- _RECORDS_:
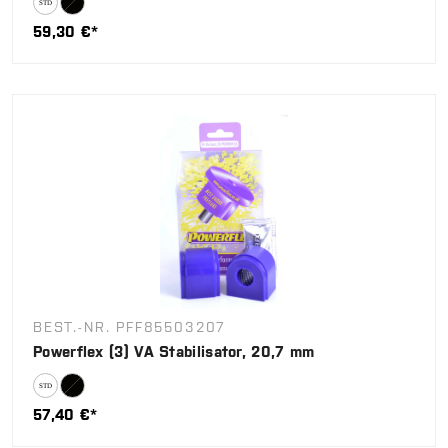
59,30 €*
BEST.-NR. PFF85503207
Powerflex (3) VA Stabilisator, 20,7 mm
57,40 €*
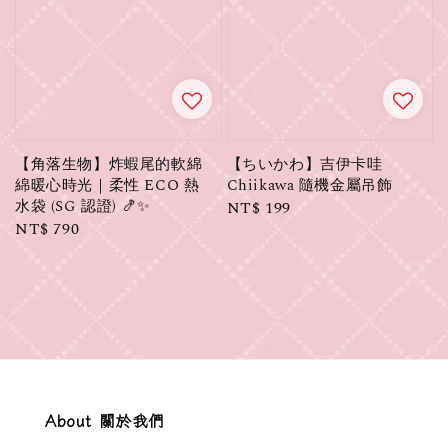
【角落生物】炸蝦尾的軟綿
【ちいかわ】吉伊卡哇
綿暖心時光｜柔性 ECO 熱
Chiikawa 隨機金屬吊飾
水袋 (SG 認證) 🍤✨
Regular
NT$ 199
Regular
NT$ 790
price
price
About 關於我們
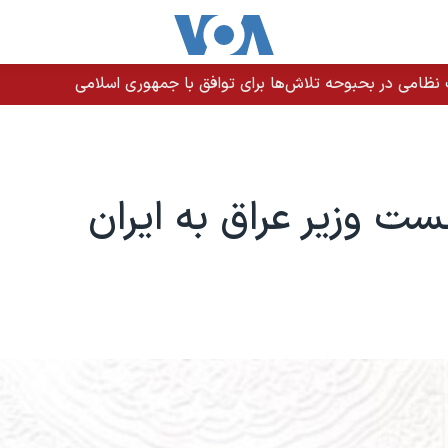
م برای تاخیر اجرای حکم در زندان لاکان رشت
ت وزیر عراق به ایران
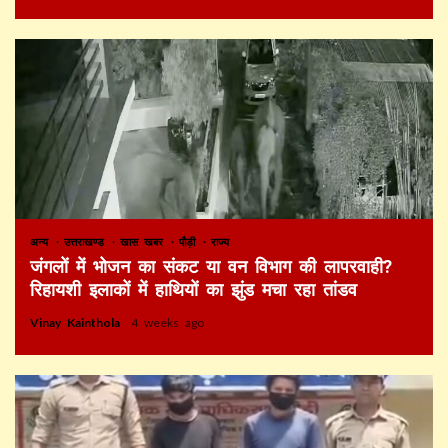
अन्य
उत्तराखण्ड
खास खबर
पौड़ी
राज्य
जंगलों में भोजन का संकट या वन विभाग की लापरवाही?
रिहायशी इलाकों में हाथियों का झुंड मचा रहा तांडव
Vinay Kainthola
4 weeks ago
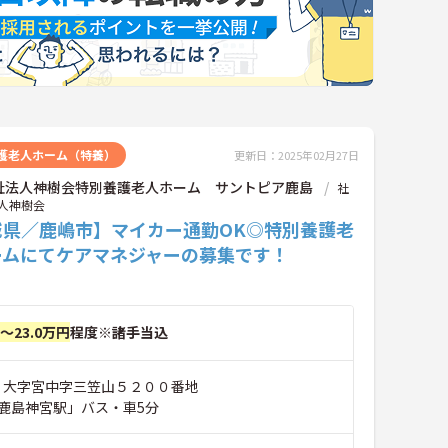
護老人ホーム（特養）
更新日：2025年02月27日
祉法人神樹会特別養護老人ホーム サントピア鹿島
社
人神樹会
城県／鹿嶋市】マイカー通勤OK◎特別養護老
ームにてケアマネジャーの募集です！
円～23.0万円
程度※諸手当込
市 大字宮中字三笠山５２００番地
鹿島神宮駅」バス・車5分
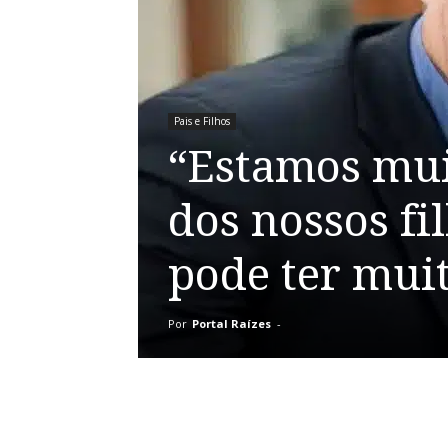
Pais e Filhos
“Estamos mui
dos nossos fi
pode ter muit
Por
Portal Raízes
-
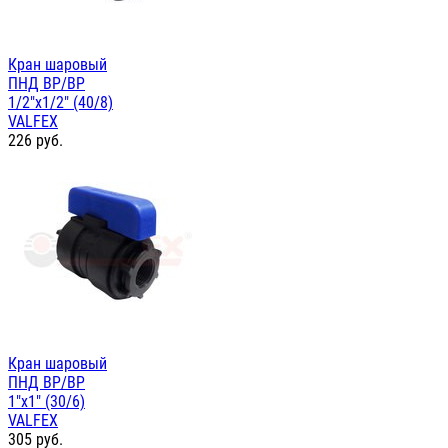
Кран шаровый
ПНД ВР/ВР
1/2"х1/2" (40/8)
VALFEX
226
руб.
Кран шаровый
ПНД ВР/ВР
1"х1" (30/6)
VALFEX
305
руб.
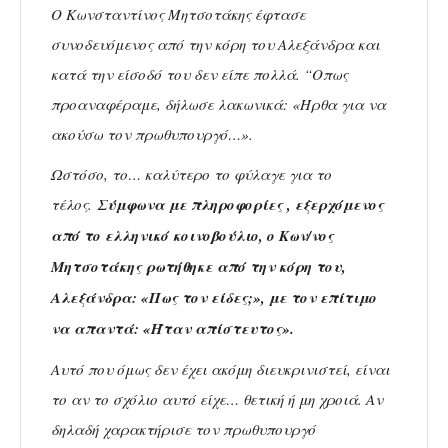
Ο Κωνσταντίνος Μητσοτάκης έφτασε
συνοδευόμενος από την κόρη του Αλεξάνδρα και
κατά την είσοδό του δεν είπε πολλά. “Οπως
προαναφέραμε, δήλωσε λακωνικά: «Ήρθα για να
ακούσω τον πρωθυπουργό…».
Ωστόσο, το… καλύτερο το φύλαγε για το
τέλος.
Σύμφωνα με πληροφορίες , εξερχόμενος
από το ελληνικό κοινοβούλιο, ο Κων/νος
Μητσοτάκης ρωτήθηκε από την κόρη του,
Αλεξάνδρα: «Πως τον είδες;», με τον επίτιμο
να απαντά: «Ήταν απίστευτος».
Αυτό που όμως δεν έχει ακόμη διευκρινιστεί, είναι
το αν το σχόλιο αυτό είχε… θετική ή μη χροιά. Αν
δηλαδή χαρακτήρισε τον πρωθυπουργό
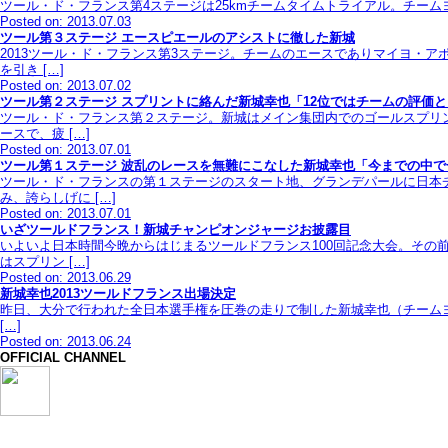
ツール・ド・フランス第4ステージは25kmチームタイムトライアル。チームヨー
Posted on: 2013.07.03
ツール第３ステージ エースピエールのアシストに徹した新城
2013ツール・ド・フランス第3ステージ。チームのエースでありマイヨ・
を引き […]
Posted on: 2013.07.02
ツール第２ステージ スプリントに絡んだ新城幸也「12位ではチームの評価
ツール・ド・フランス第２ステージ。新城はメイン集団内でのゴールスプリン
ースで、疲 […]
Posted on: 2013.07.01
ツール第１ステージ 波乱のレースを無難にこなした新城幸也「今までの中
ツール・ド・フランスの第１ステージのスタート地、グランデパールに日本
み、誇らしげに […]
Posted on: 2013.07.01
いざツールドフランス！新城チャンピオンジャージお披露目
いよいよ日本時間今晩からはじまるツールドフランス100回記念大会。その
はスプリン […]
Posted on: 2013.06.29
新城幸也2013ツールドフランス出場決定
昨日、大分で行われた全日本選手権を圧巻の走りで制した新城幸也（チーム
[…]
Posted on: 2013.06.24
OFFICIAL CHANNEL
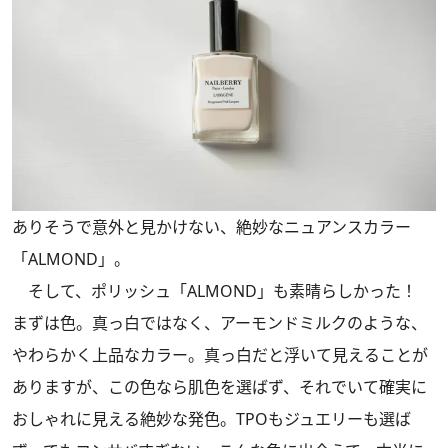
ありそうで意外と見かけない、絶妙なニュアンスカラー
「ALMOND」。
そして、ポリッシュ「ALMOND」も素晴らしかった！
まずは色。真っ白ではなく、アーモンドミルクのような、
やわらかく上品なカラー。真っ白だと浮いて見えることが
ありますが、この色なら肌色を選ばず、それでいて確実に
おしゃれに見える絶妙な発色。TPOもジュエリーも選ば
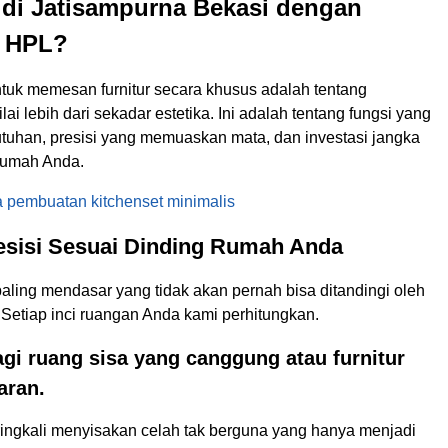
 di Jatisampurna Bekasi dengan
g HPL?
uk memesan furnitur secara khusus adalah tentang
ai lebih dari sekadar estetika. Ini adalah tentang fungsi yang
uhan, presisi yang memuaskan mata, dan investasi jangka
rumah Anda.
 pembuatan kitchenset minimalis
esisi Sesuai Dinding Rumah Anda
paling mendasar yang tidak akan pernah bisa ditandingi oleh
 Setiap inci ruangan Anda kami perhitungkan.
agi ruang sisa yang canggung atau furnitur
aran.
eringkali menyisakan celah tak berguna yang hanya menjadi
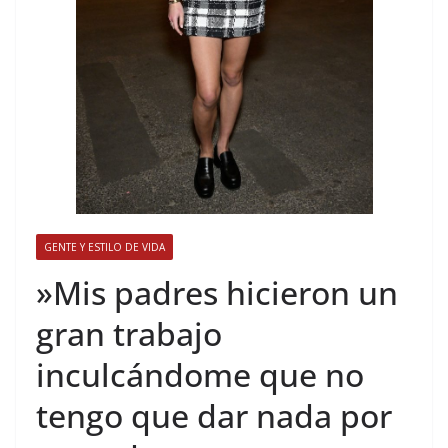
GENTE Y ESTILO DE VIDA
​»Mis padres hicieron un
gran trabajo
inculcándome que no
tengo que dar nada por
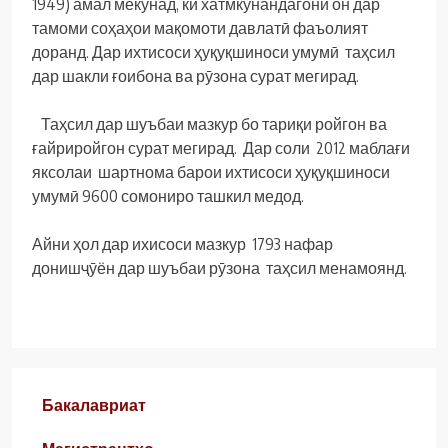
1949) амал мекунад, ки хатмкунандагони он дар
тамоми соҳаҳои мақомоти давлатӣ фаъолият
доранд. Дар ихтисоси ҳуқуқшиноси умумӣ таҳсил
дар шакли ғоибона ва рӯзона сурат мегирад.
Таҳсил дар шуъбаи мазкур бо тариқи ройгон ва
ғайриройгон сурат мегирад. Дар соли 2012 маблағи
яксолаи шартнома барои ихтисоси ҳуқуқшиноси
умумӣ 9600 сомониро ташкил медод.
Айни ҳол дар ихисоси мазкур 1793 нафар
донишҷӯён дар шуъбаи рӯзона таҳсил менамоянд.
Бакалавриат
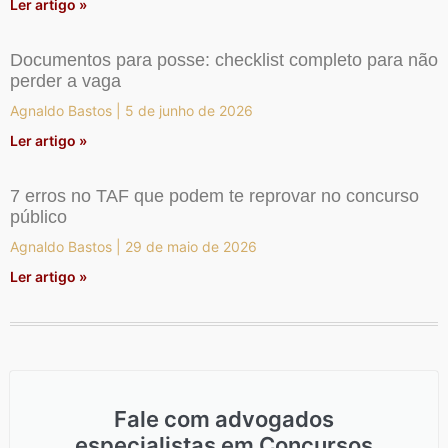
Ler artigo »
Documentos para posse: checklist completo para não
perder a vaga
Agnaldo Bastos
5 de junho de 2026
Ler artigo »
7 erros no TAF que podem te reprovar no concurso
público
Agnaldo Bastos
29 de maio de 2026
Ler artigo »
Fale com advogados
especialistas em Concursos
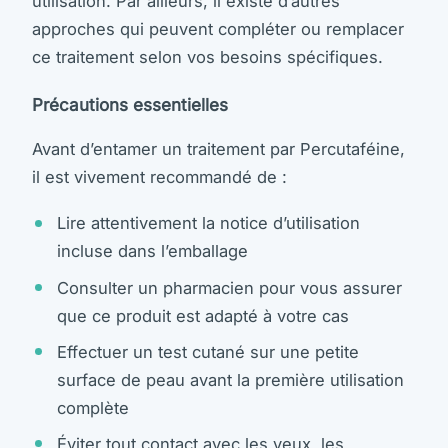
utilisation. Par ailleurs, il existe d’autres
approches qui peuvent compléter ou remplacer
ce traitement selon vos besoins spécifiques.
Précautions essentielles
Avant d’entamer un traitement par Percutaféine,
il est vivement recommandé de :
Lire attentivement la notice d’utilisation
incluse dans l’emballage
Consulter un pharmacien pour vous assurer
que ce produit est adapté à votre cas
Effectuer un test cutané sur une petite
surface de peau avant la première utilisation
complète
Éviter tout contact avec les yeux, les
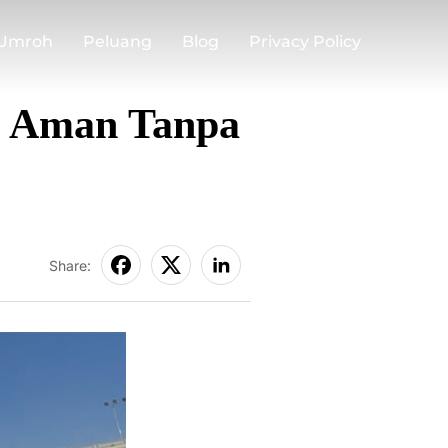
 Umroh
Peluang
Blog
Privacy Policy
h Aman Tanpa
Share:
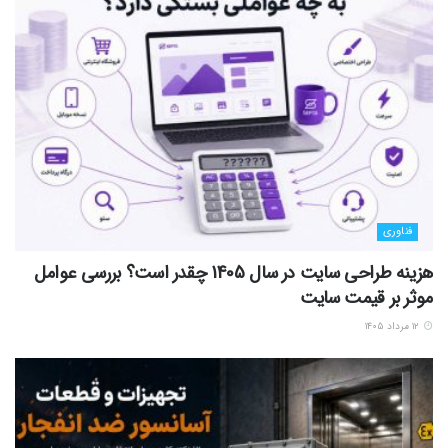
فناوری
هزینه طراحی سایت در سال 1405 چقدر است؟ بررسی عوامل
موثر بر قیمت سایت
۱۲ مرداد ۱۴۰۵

- _PROBLEM REQUIREMENTS_: Set down the records above exactly as written, beginning with the first line and ending with the line that contains "κατά την είσοδό", and do not include pictures.

- _TASK OUTPUT_:
59,30 €*
BEST.-NR. PFF85503207
Powerflex (3) VA Stabilisator, 20,7 mm
57,40 €*
【角落生物】炸蝦尾的軟綿
【ちいかわ】吉伊卡哇
綿暖心時光｜柔性 ECO 熱
Chiikawa 隨機金屬吊飾
水袋 (SG 認證) 🍤✨
Regular
NT$ 199
Regular
NT$ 790
price
price
About 關於我們
م برای تاخیر اجرای حکم در زندان لاکان رشت
ت وزیر عراق به ایران
अन्य
उत्तराखण्ड
खास खबर
पौड़ी
राज्य
जंगलों में भोजन का संकट या वन विभाग की लापरवाही?
रिहायशी इलाकों में हाथियों का झुंड मचा रहा तांडव
Vinay Kainthola
4 weeks ago
護老人ホーム（特養）
更新日：2025年02月27日
祉法人神樹会特別養護老人ホーム サントピア鹿島
社
人神樹会
城県／鹿嶋市】マイカー通勤OK◎特別養護老
ームにてケアマネジャーの募集です！
円～23.0万円
程度※諸手当込
市 大字宮中字三笠山５２００番地
鹿島神宮駅」バス・車5分
Pais e Filhos
“Estamos mui
dos nossos fi
pode ter muit
Por
Portal Raízes
-
Кран шаровый
ПНД ВР/ВР
1/2"х1/2" (40/8)
VALFEX
226
руб.
Кран шаровый
ПНД ВР/ВР
1"х1" (30/6)
VALFEX
305
руб.
Ο Κωνσταντίνος Μητσοτάκης έφτασε
συνοδευόμενος από την κόρη του Αλεξάνδρα και
κατά την είσοδό του δεν είπε πολλά. “Οπως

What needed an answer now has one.